The ingredients used in this dish are relatively simple. Two fresh crucian carp and a handful of chives can make it more fragrant. Millet is prepared according to your own taste, but more will be more fragrant. Seven cloves of garlic, one piece of old ginger and one piece of young ginger, a handful of pickled peppers, a proper amount of cooking oil, one spoonful of soy sauce and one spoonful of soy sauce, two spoonfuls of cooking wine and a proper amount of food.

Then, crucian carp should be treated first. When buying in the market, the boss should help to treat the crucian carp simply and remove the internal organs and gills. Generally, they can't scrape the fish scales very clean, so they should wash the fish after going home, then remove all the fish scales to avoid affecting the taste, and then scrape off a layer of black film inside the fish belly with a knife, so that the taste will not be too heavy. After the two fish are cooked, sprinkle an appropriate amount of edible salt evenly on them, cut a few slices of ginger, pour cooking wine on the fish's body and stomach, then put the ginger between the fish's back and stomach, and let the fish marinate for 20 minutes to remove the fishy smell.

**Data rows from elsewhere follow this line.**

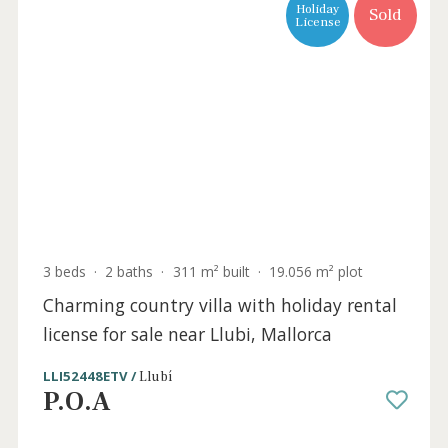
Holiday
Sold
License
3 beds
·
2 baths
·
340 m² built
·
31.991 m² plot
Three bedroom country finca with holiday
rental license for sale near Artá, Mallorca
ART52500RM /
Artà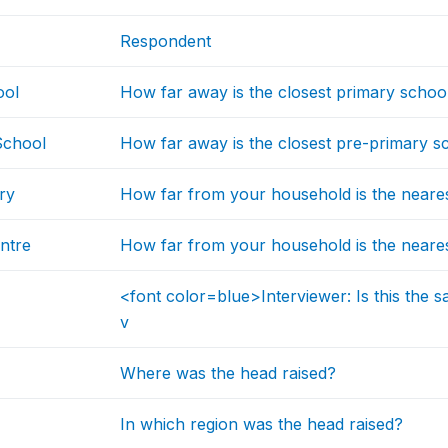
Respondent
ool
How far away is the closest primary schoo
School
How far away is the closest pre-primary sc
ry
How far from your household is the neares
ntre
How far from your household is the neares
<font color=blue>Interviewer: Is this the s
v
Where was the head raised?
In which region was the head raised?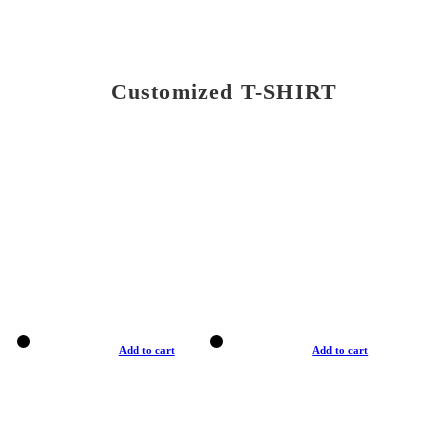
Customized T-SHIRT
Add to cart
Add to cart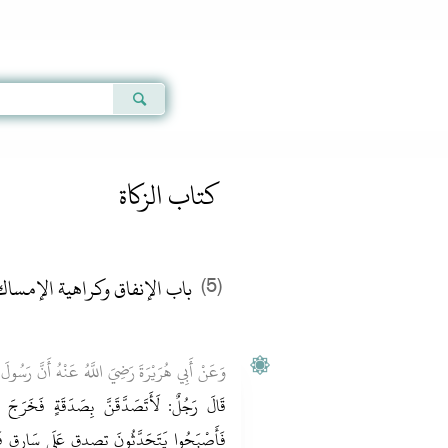
Qur'an
|
Sunnah
|
Prayer Times
|
Audio
كتاب الزكاة
اهية الإمساك - الفصل الثالث
(5)
َنَّ رَسُولَ اللَّهِ صَلَّى اللَّهُ عَلَيْهِ وَسَلَّمَ قَالَ:
ٍ فَخَرَجَ بِصَدَقَتِهِ فَوَضَعَهَا فِي يَدِ سَارِقٍ
ارِقٍ فَقَالَ اللَّهُمَّ لَكَ الْحَمْدُ عَلَى سَارِقٍ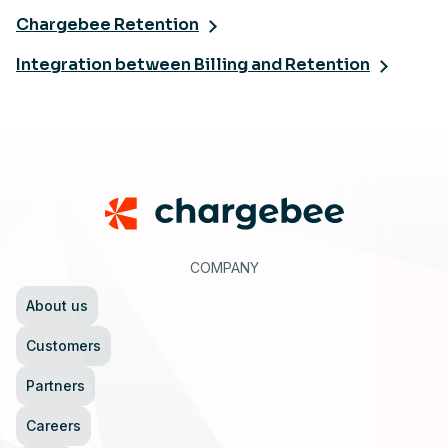
Chargebee Retention
Integration between Billing and Retention
Footer
COMPANY
About us
Customers
Partners
Careers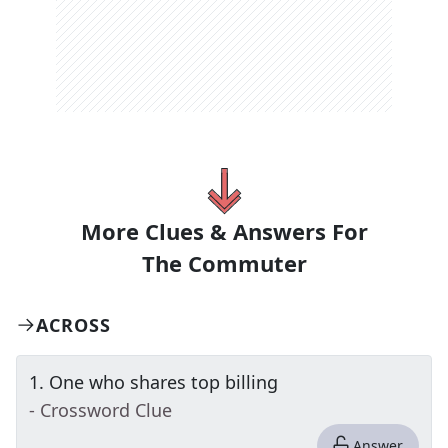
More Clues & Answers For
The
Commuter
ACROSS
1
.
One who shares top billing
- Crossword Clue
Answer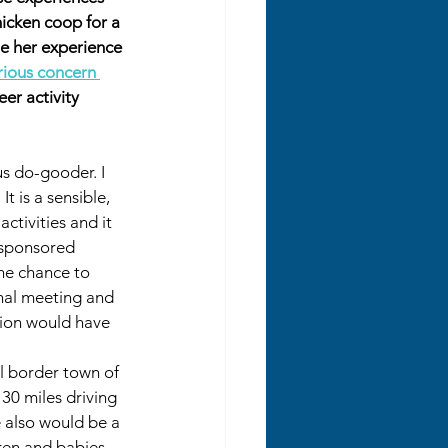
hicken coop for a 
e her experience 
rious concern 
er activity 
ous do-gooder. I 
t is a sensible, 
ctivities and it 
-sponsored 
he chance to 
nal meeting and 
sion would have 
l border town of 
30 miles driving 
e also would be a 
dren and babies 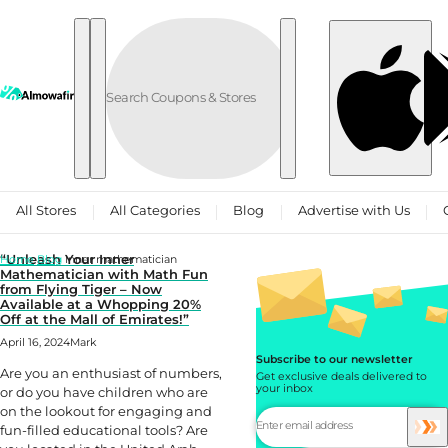
Skip to content
All Stores
All Categories
Blog
Advertise with Us
“Unleash Your Inner
Home
Blog
Inner mathematician
Mathematician with Math Fun
from Flying Tiger – Now
Available at a Whopping 20%
Off at the Mall of Emirates!”
April 16, 2024
Mark
Subscribe to our newsletter
Are you an enthusiast of numbers,
Get exclusive deals delivered to
your inbox
or do you have children who are
on the lookout for engaging and
fun-filled educational tools? Are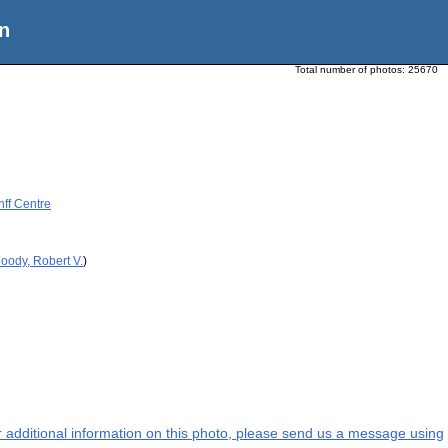
n
Total number of photos:
25670
nff Centre
oody, Robert V.
)
or additional information on this photo, please send us a message using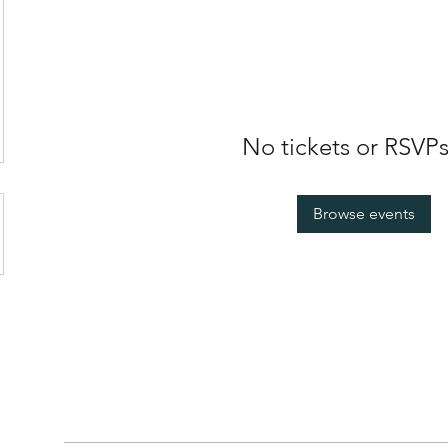
No tickets or RSVPs
Browse events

When pickling, we prepare the ingredients. First, we wash the ginger and shred it. Then we chop the millet and pickled peppers together and put them in a bowl. Garlic only needs to be pressed flat once. Remember to let the garlic touch the air for at least ten minutes, and cut the onion into pieces. If you use onion leaves, cut them into chopped green onion and put them all on a plate for later use. After the materials are ready, the pickled crucian carp is almost the same. Wipe some water off the crucian carp with kitchen paper first, so that it will not be easy to peel and stick to the pot in the future, and the cooked crucian carp will be more beautiful.

First, heat the wok and add a proper amount of cooking oil. If you are worried that the fish is not fried well, you can use a non-stick pan. When the oil temperature rises to 70%, gently put down the two fish, fry them on medium fire until they are golden on both sides, and then fry them on low fire to make them more crisp, so as to ensure that the skin of the fish is complete and the fish is more crisp and tender. The fish I cooked this time was a bit of a failure, because I received a phone call during the period and it became like this in the blink of an eye. So pay attention to the temperature and time when frying fish. After the fish is fried, remove it and put it on a plate for later use.

Then start the pot again and burn the oil. When the oil temperature is 40% hot, put the bean paste down and fry. After a while, add old ginger slices, garlic cloves and pickled pepper slices. Stir-fry until fragrant and the oil turns red. Just pour a proper amount of water into the pot, put miso into the pot, add soy sauce and soy sauce in turn, stir well and boil the soup. When the fried fish is boiled, put it down so that the soup is less than two-thirds of the fish. If it is not enough, add clear water and slowly cook the soup in the pot with medium fire.

When the pot boils again, add a little edible salt to taste, turn to low heat and stir fry slowly and evenly. Pour the chopped millet, shredded ginger and chopped green onion, and put them neatly into the plate after the fish is tender. Finally, sprinkle all the onions on it while it is hot, and a delicious green crucian carp will be ready. You can smell the rich onion fragrance without tasting it, followed by the fresh and tender aroma of crucian carp, which makes people appetite, and then you can eat delicious, fresh and sweet taste, fresh and tender.

Crucian carp is nutritious and suitable for all ages. Eating it can help children grow up, but repeated cooking of crucian carp soup is not appetizing. This spicy and lush crucian carp can satisfy you. The method is also easy to learn, which is not much different from braised pork, but the taste is much tender than braised pork. You can buy something to eat, and if you are worried, you can buy a smaller hand trainer. I believe you can do well.